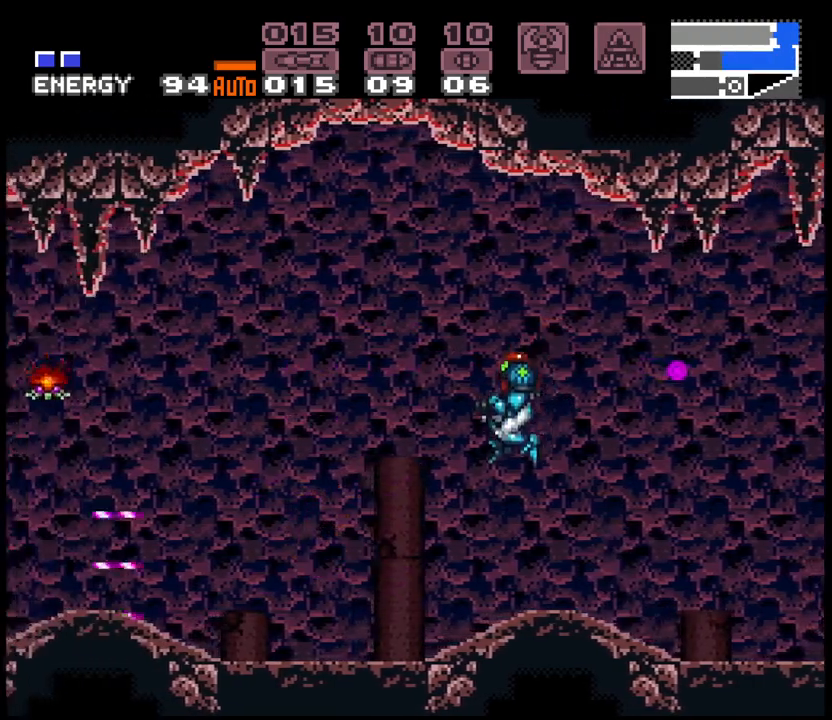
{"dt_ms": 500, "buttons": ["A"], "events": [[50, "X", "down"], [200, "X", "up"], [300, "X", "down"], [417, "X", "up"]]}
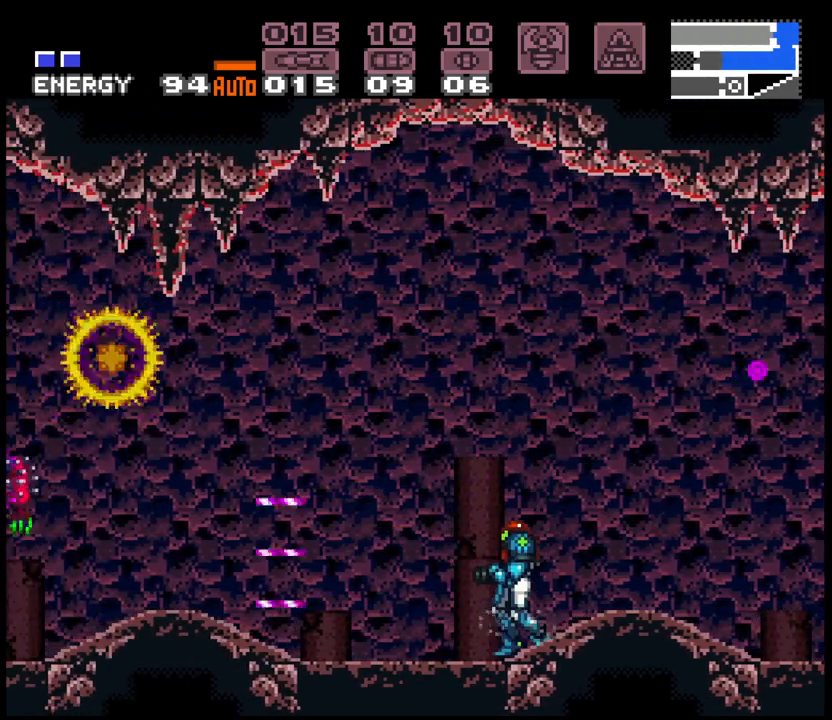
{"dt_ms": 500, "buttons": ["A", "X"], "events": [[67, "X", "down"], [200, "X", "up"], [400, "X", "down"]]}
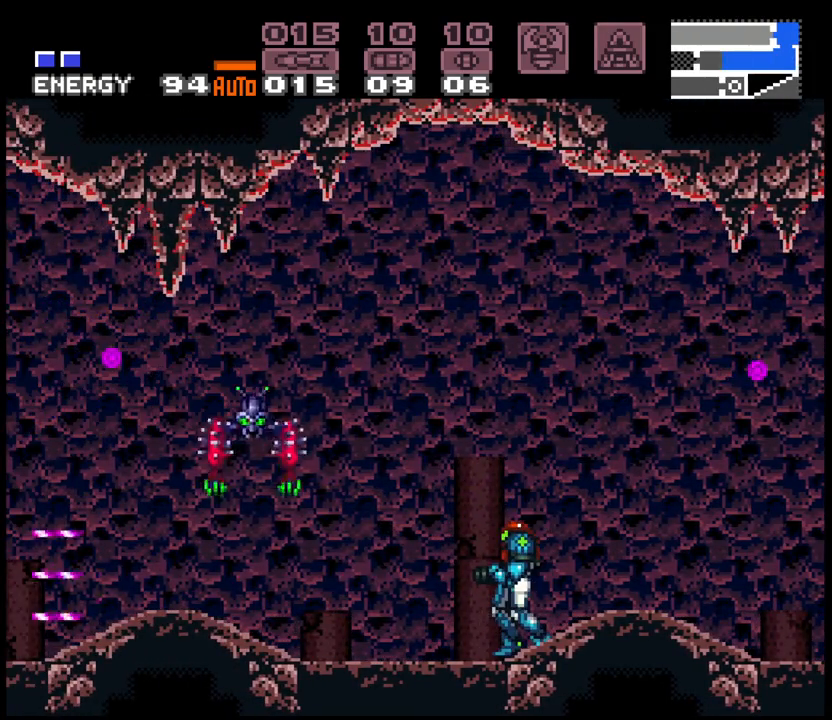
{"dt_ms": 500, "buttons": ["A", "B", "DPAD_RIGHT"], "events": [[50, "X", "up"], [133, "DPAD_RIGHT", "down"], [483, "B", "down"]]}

────────

§ **PROBLEM DETAILS**
Repeat all the material exactly, but keep pictures out of the copy.

§ **PROBLEM SOLUTION**
{"dt_ms": 500, "buttons": ["A"], "events": [[50, "X", "down"], [200, "X", "up"], [300, "X", "down"], [417, "X", "up"]]}
{"dt_ms": 500, "buttons": ["A", "X"], "events": [[67, "X", "down"], [200, "X", "up"], [400, "X", "down"]]}
{"dt_ms": 500, "buttons": ["A", "B", "DPAD_RIGHT"], "events": [[50, "X", "up"], [133, "DPAD_RIGHT", "down"], [483, "B", "down"]]}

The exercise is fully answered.